**YOUR INSTRUCTIONS:**
Do not include the pictures; repeat the rest of the data exactly.
(PROVIDED INFORMATION Opens)
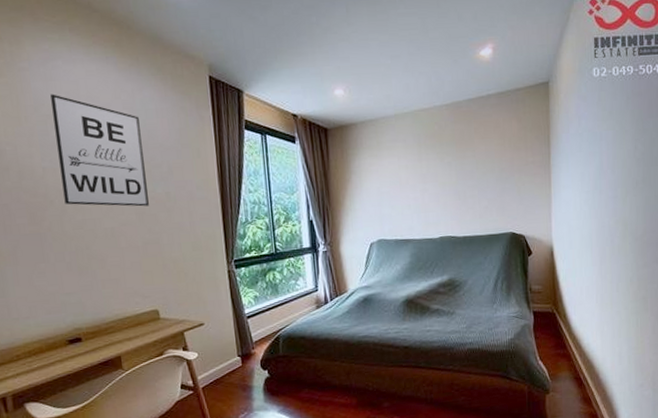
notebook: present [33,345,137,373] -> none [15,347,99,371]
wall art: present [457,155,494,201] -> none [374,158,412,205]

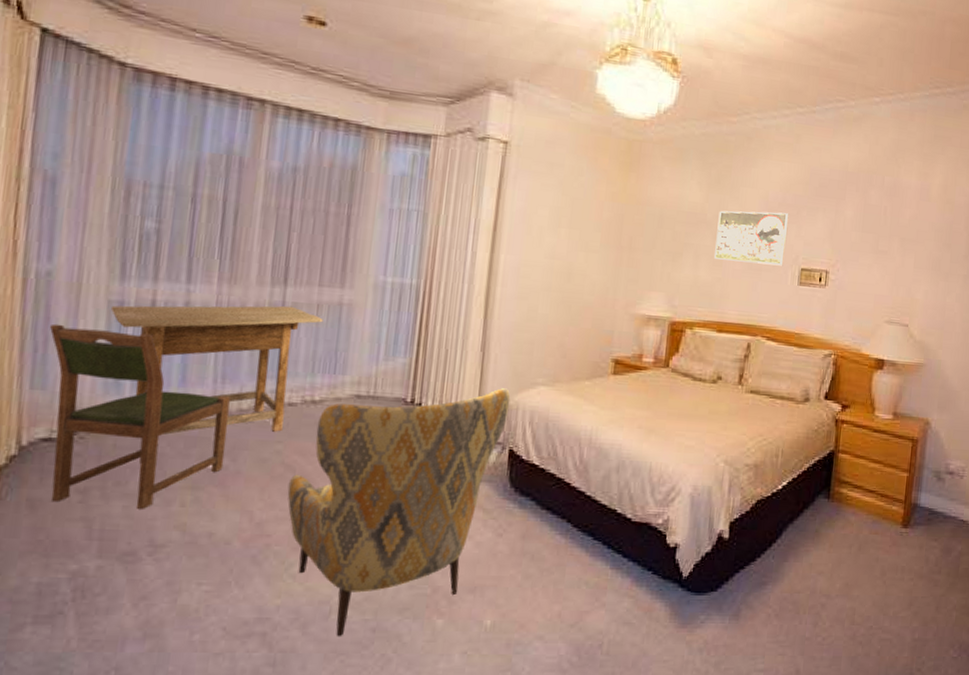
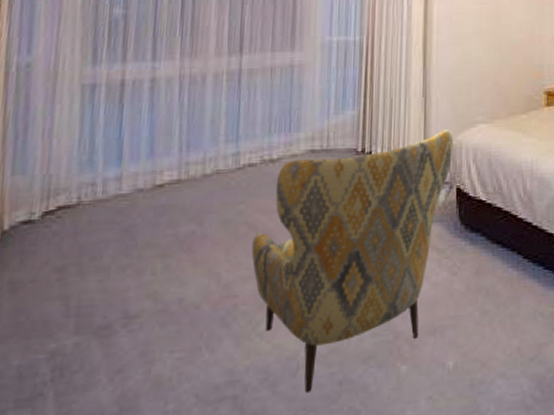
dining chair: present [50,323,230,509] -> none [29,111,195,282]
desk: present [110,305,323,435] -> none [83,72,277,206]

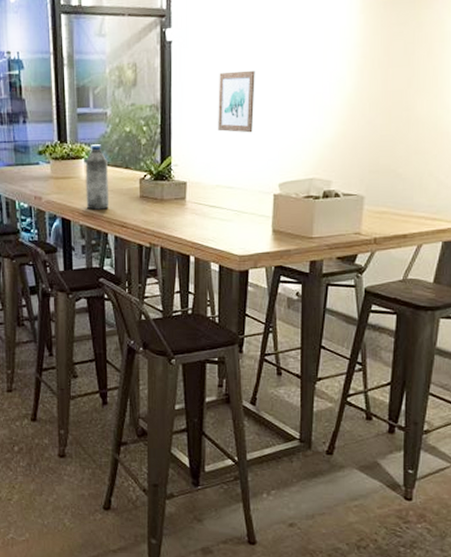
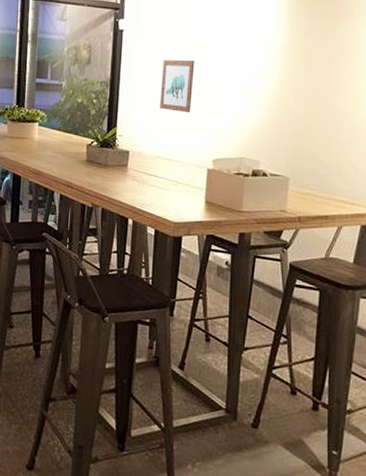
water bottle: present [85,144,109,210] -> none [36,111,59,169]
(PROVIDED INFORMATION Closes)
**TASK RESPONSE:**
notebook: present [33,345,137,373] -> none [15,347,99,371]
wall art: present [457,155,494,201] -> none [374,158,412,205]

dining chair: present [50,323,230,509] -> none [29,111,195,282]
desk: present [110,305,323,435] -> none [83,72,277,206]

water bottle: present [85,144,109,210] -> none [36,111,59,169]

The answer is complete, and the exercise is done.